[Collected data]
___
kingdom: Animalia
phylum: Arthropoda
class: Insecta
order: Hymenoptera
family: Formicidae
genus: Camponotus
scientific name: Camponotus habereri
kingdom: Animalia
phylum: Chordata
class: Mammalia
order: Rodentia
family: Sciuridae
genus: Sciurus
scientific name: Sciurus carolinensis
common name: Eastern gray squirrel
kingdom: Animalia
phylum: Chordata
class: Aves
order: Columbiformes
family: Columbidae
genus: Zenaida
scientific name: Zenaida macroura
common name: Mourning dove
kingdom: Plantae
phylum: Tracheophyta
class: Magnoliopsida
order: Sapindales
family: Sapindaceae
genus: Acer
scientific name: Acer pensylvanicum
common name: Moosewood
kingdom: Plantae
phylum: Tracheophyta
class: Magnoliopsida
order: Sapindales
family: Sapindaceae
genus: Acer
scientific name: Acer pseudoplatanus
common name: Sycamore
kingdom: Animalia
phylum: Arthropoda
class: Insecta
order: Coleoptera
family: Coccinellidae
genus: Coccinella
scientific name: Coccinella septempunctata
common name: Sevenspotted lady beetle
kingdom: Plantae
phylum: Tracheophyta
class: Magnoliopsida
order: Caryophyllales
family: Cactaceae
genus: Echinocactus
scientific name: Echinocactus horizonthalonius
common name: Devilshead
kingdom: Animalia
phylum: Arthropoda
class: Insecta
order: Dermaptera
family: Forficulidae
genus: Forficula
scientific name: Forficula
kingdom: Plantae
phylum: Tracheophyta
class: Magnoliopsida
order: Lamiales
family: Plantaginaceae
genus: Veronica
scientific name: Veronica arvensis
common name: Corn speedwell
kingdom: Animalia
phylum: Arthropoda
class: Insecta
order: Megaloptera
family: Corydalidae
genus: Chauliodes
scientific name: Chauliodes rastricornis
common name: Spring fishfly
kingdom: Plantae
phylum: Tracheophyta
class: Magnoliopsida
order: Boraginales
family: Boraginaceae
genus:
___
> _Brief_
Copy word for word every line from the one containing "common name: Spring fishfly" through the end of the records, including both of those lines.

> _Solved problem_
common name: Spring fishfly
kingdom: Plantae
phylum: Tracheophyta
class: Magnoliopsida
order: Boraginales
family: Boraginaceae
genus:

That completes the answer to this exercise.